### Alıştırma metni
Monday, April 20, 2015

Restoran degerlendirmesi gibi oldu :D

Eveeet,

Cok zamandir yazmaya firsatim olmamisti, simdi bir firsat buldum.

Neler neler degisti, neler neler yasadim su son birkac ayda hayatimda... Ne guzel!

Gectigimiz haftasonu degil de ondan onceki haftasonu bir New York seyahatim oldu mesela.

Dillere destandi...

Uzun yillardir, hatta Amerika'ya ilk geldigimden beri cok sevdigim ve yakin takip ettigim sef Eric Ripert'in New York'taki 3 Michelin yildizli, dunyanin en iyi 5 restoranindan biri olan "Le Bernardin"e yeni isimi kutlamak icin gittim mesela.

Bastan sona tadim monusunu yemek icin ana salonda aylar oncesinden yer ayirtmak lazim. Ancak ben direk lounge tarafina gecip sadece bir cesit bir deniz urunu ve bir kadeh sarap ile Fazil Say konseri oncesi kendi zaferimi kendimle kutlamak istedim.

Gittim, bir guzel karsilandim, rezervasyonum olmadigini soyledim ve oturmak istedigim yeri soyledim. Cok buyuk bir nezaketle beni masama kadar goturduler. Ben bir kisi olarak bara yonlendirilirim saniyordum, ancak musteri memnuniyeti o kadar onemli ki, kendileri icin yogun saate gelecek olsalar dahi, beni bir kisi olarak masaya oturttular.

### Verilen kayıtlar
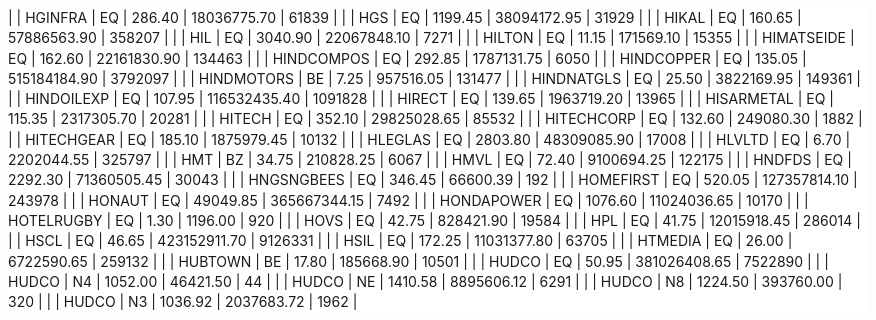 |  | HGINFRA | EQ | 286.40 | 18036775.70 | 61839 |
|  | HGS | EQ | 1199.45 | 38094172.95 | 31929 |
|  | HIKAL | EQ | 160.65 | 57886563.90 | 358207 |
|  | HIL | EQ | 3040.90 | 22067848.10 | 7271 |
|  | HILTON | EQ | 11.15 | 171569.10 | 15355 |
|  | HIMATSEIDE | EQ | 162.60 | 22161830.90 | 134463 |
|  | HINDCOMPOS | EQ | 292.85 | 1787131.75 | 6050 |
|  | HINDCOPPER | EQ | 135.05 | 515184184.90 | 3792097 |
|  | HINDMOTORS | BE | 7.25 | 957516.05 | 131477 |
|  | HINDNATGLS | EQ | 25.50 | 3822169.95 | 149361 |
|  | HINDOILEXP | EQ | 107.95 | 116532435.40 | 1091828 |
|  | HIRECT | EQ | 139.65 | 1963719.20 | 13965 |
|  | HISARMETAL | EQ | 115.35 | 2317305.70 | 20281 |
|  | HITECH | EQ | 352.10 | 29825028.65 | 85532 |
|  | HITECHCORP | EQ | 132.60 | 249080.30 | 1882 |
|  | HITECHGEAR | EQ | 185.10 | 1875979.45 | 10132 |
|  | HLEGLAS | EQ | 2803.80 | 48309085.90 | 17008 |
|  | HLVLTD | EQ | 6.70 | 2202044.55 | 325797 |
|  | HMT | BZ | 34.75 | 210828.25 | 6067 |
|  | HMVL | EQ | 72.40 | 9100694.25 | 122175 |
|  | HNDFDS | EQ | 2292.30 | 71360505.45 | 30043 |
|  | HNGSNGBEES | EQ | 346.45 | 66600.39 | 192 |
|  | HOMEFIRST | EQ | 520.05 | 127357814.10 | 243978 |
|  | HONAUT | EQ | 49049.85 | 365667344.15 | 7492 |
|  | HONDAPOWER | EQ | 1076.60 | 11024036.65 | 10170 |
|  | HOTELRUGBY | EQ | 1.30 | 1196.00 | 920 |
|  | HOVS | EQ | 42.75 | 828421.90 | 19584 |
|  | HPL | EQ | 41.75 | 12015918.45 | 286014 |
|  | HSCL | EQ | 46.65 | 423152911.70 | 9126331 |
|  | HSIL | EQ | 172.25 | 11031377.80 | 63705 |
|  | HTMEDIA | EQ | 26.00 | 6722590.65 | 259132 |
|  | HUBTOWN | BE | 17.80 | 185668.90 | 10501 |
|  | HUDCO | EQ | 50.95 | 381026408.65 | 7522890 |
|  | HUDCO | N4 | 1052.00 | 46421.50 | 44 |
|  | HUDCO | NE | 1410.58 | 8895606.12 | 6291 |
|  | HUDCO | N8 | 1224.50 | 393760.00 | 320 |
|  | HUDCO | N3 | 1036.92 | 2037683.72 | 1962 |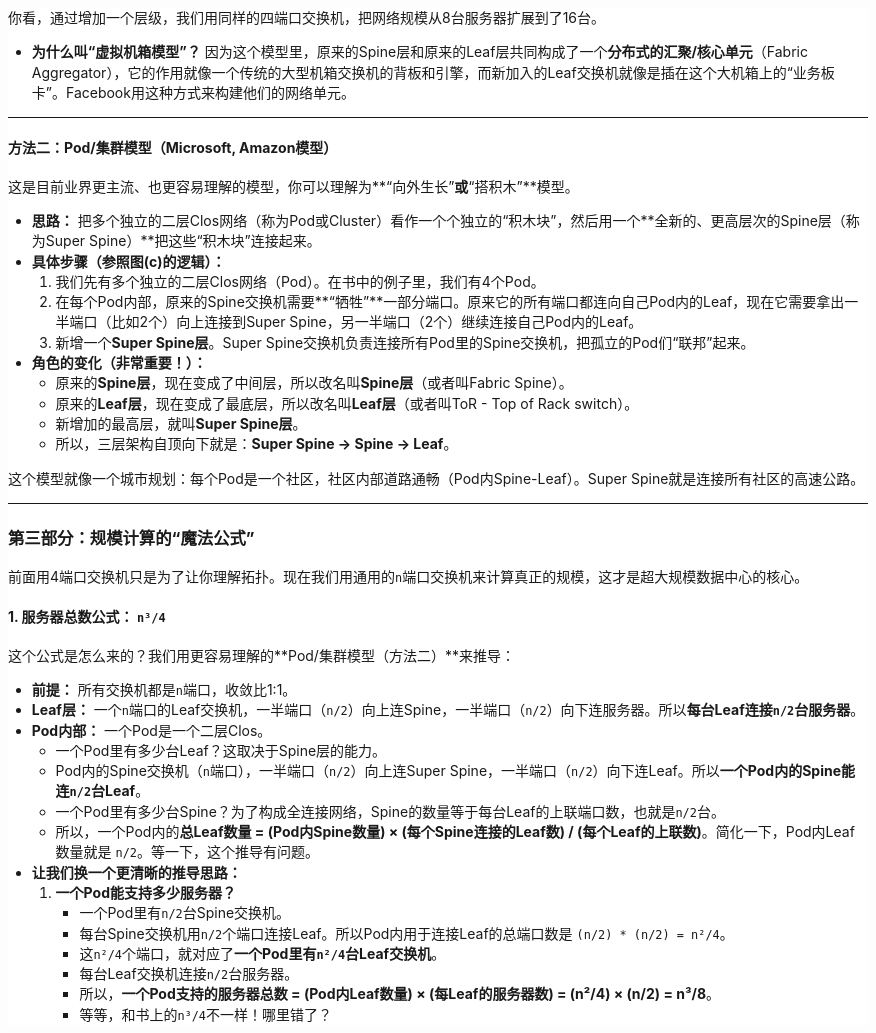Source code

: 你看，通过增加一个层级，我们用同样的四端口交换机，把网络规模从8台服务器扩展到了16台。

*   **为什么叫“虚拟机箱模型”？**
    因为这个模型里，原来的Spine层和原来的Leaf层共同构成了一个**分布式的汇聚/核心单元**（Fabric Aggregator），它的作用就像一个传统的大型机箱交换机的背板和引擎，而新加入的Leaf交换机就像是插在这个大机箱上的“业务板卡”。Facebook用这种方式来构建他们的网络单元。

---

#### 方法二：Pod/集群模型（Microsoft, Amazon模型）

这是目前业界更主流、也更容易理解的模型，你可以理解为**“向外生长”**或**“搭积木”**模型。

*   **思路：** 把多个独立的二层Clos网络（称为Pod或Cluster）看作一个个独立的“积木块”，然后用一个**全新的、更高层次的Spine层（称为Super Spine）**把这些“积木块”连接起来。
*   **具体步骤（参照图(c)的逻辑）：**
    1.  我们先有多个独立的二层Clos网络（Pod）。在书中的例子里，我们有4个Pod。
    2.  在每个Pod内部，原来的Spine交换机需要**“牺牲”**一部分端口。原来它的所有端口都连向自己Pod内的Leaf，现在它需要拿出一半端口（比如2个）向上连接到Super Spine，另一半端口（2个）继续连接自己Pod内的Leaf。
    3.  新增一个**Super Spine层**。Super Spine交换机负责连接所有Pod里的Spine交换机，把孤立的Pod们“联邦”起来。
*   **角色的变化（非常重要！）：**
    *   原来的**Spine层**，现在变成了中间层，所以改名叫**Spine层**（或者叫Fabric Spine）。
    *   原来的**Leaf层**，现在变成了最底层，所以改名叫**Leaf层**（或者叫ToR - Top of Rack switch）。
    *   新增加的最高层，就叫**Super Spine层**。
    *   所以，三层架构自顶向下就是：**Super Spine -> Spine -> Leaf**。

这个模型就像一个城市规划：每个Pod是一个社区，社区内部道路通畅（Pod内Spine-Leaf）。Super Spine就是连接所有社区的高速公路。

---

### 第三部分：规模计算的“魔法公式”

前面用4端口交换机只是为了让你理解拓扑。现在我们用通用的`n`端口交换机来计算真正的规模，这才是超大规模数据中心的核心。

#### 1. 服务器总数公式： `n³/4`

这个公式是怎么来的？我们用更容易理解的**Pod/集群模型（方法二）**来推导：

*   **前提：** 所有交换机都是`n`端口，收敛比1:1。
*   **Leaf层：** 一个`n`端口的Leaf交换机，一半端口（`n/2`）向上连Spine，一半端口（`n/2`）向下连服务器。所以**每台Leaf连接`n/2`台服务器**。
*   **Pod内部：** 一个Pod是一个二层Clos。
    *   一个Pod里有多少台Leaf？这取决于Spine层的能力。
    *   Pod内的Spine交换机（`n`端口），一半端口（`n/2`）向上连Super Spine，一半端口（`n/2`）向下连Leaf。所以**一个Pod内的Spine能连`n/2`台Leaf**。
    *   一个Pod里有多少台Spine？为了构成全连接网络，Spine的数量等于每台Leaf的上联端口数，也就是`n/2`台。
    *   所以，一个Pod内的**总Leaf数量 = (Pod内Spine数量) × (每个Spine连接的Leaf数) / (每个Leaf的上联数)**。简化一下，Pod内Leaf数量就是 `n/2`。等一下，这个推导有问题。
*   **让我们换一个更清晰的推导思路：**
    1.  **一个Pod能支持多少服务器？**
        *   一个Pod里有`n/2`台Spine交换机。
        *   每台Spine交换机用`n/2`个端口连接Leaf。所以Pod内用于连接Leaf的总端口数是 `(n/2) * (n/2) = n²/4`。
        *   这`n²/4`个端口，就对应了**一个Pod里有`n²/4`台Leaf交换机**。
        *   每台Leaf交换机连接`n/2`台服务器。
        *   所以，**一个Pod支持的服务器总数 = (Pod内Leaf数量) × (每Leaf的服务器数) = (n²/4) × (n/2) = n³/8**。
        *   等等，和书上的`n³/4`不一样！哪里错了？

### Sıra sizde
Restoran yazısına göre aşağıdaki soruları yanıtlayın.
(a) Yazar, haftasonu hangi şehre seyahat etmiştir?
(b) "Le Bernardin" kaç Michelin yıldızlıdır?
(c) Yazar, lounge tarafında neyi kutlamak istemiştir ve bunu hangi konserden önce yapmıştır?

### Çözümlü yanıt
(a) New York'a.
(b) 3 Michelin yıldızlıdır.
(c) Kendi zaferini kendisiyle kutlamak istemiştir ve bunu Fazıl Say konserinden önce yapmıştır.